>> start GIVEN TEXT
Like the students in last semester’s edition of Cultures of Basketball, they quickly struck the most productive metaphorical veins: gods and dinosaurs. This time, rather than dictate to them the importance of these metaphors, I let them run a bit, asking them to tell me what qualities they associated with gods, first, and then dinosaurs. They came up with a range of qualities. For gods: immortality, domination, superhuman powers, interaction with humans; for dinosaurs: domination, great size, evolutionarily superseded (i.e. extinct). And for both: subject to legend and myth. Of course, dinosaurs are also the subject of archaeology and natural history, but for most of us dinosaurs are the subjects of anthropomorphized narratives that entertained us as children.
So the metaphorical title “They Walked This Earth” encourages us to consider the ways in which the figures to be treated throughout the course of Chapter Two were like gods or dinosaurs. Some of these ways may pertain to the figures themselves. For example, the Celtics really did dominate professional basketball in that era, just as the dinosaurs dominated the earth during their era. Likewise, when we get to him, we might easily see that Wilt Chamberlain brought attributes of size, strength, athletic ability, and skill to the game that no other individual player had ever before exhibited and, in that sense, was to other players of his time as a god might be to human beings.
But already with the example of Wilt, we can see that one of the ways in which the figures of Chapter Two are like gods or dinosaurs is that, perhaps in part because they played prior to the living memory of many fans (and all of the students in the class) and in part because they played in a less media rich time, their qualities and exploits are subject to legendary or mythological recounting. Roughly 19,000 were in the building to witness first hand Kobe Bryant scoring 81 points against the Raptors a few years ago. Hundreds of thousands, if not millions more, saw it live on television. And probably millions more have since seen the game on video, at least clips of it. But only 4,124 saw Wilt score 100 in 1962. Period. Nobody saw it on television, live or otherwise, because there were no television cameras there. No video cameras either. There were two photographers at the game. One left in the first quarter and the other took just a handful of pictures. That’s it. Anything from the past that we cannot witness first hand can become the stuff of history. Anything from the past that we cannot witness first hand and that is surpassing in its greatness or horror becomes the stuff of legend and myth. This much, more and less, I covered in class and in my post on this last semester. From here, on though, class went in a very different direction.
>> end GIVEN TEXT
>> start DATA PROVIDED
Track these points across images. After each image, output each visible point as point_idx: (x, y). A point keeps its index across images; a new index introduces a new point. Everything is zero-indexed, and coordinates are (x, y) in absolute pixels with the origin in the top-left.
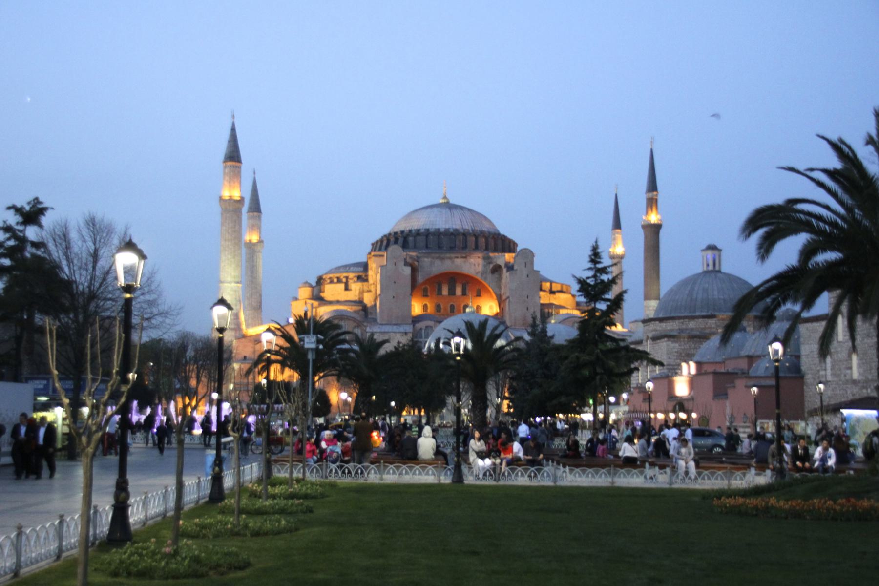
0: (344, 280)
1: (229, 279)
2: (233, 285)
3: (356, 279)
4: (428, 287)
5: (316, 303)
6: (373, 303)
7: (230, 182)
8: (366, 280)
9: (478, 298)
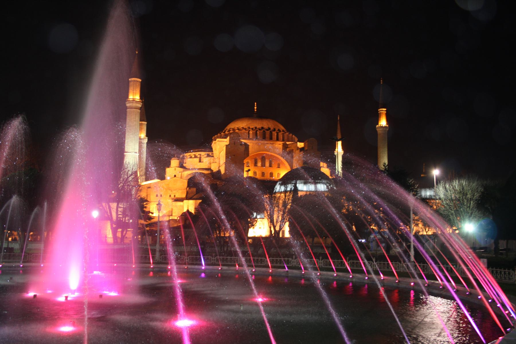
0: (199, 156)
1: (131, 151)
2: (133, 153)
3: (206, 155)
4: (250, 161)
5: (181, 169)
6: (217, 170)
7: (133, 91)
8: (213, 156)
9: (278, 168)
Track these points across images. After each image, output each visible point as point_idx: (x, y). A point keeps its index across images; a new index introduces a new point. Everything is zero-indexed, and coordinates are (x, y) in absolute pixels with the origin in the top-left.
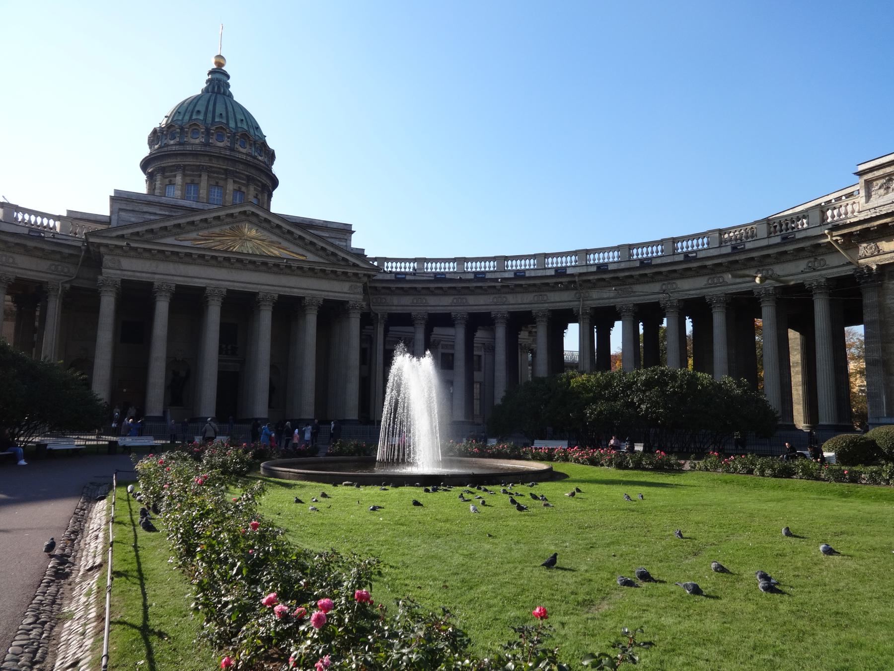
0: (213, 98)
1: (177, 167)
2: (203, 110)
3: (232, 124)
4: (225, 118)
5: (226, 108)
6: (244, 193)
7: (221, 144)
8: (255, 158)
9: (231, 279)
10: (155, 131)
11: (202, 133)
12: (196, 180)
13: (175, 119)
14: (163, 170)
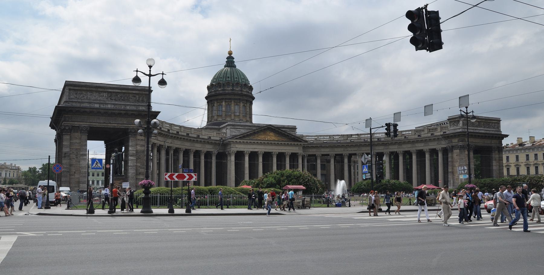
>> end DATA PROVIDED
TASK BRIEF
Continue the passage about the Cultures of Basketball class, picking up after its final sentence.

FINAL RESULT
2 Machines and Men
All this, remember, is just to set the backdrop for Chapter Two. It prepares us as readers, as it were, for what we are going to read when we turn the page. But for now, we’ve only read the title so far. When we turned the page, with these things in mind, we begin to read about the Celtics’ teams of the 50s and 60s. So rich with metaphorical potential are these teams, so richly realized is that potential in FreeDarko section on those teams, that it is easy to overlook the work that metaphor is doing.
As a means to draw attention to that work, I asked them first to simply state the facts as they had been able to glean them from the reading. The facts: 1) the Boston Celtics basketball club won 11 of the 13 NBA Championships awarded between 1957 and 1969, including a stretch of 8 consecutive championships from 1959-1967; 2) no other team has ever done this or, really, come close; 3) Arnold “Red” Auerbach was the general manager throughout the run and coach through the 1967 title year; 4) the teams were, throughout the run, racially integrated. Two additional facts already begin to shade into interpretation: 1) that Auerbach’s Celtics were the first NBA team to turn the specialization of basketball tasks into an organizing principle and 2) that Auerbach’s Celtics were the first team to conceive of the fast break as a central strategy employed to both offensive and defensive purpose.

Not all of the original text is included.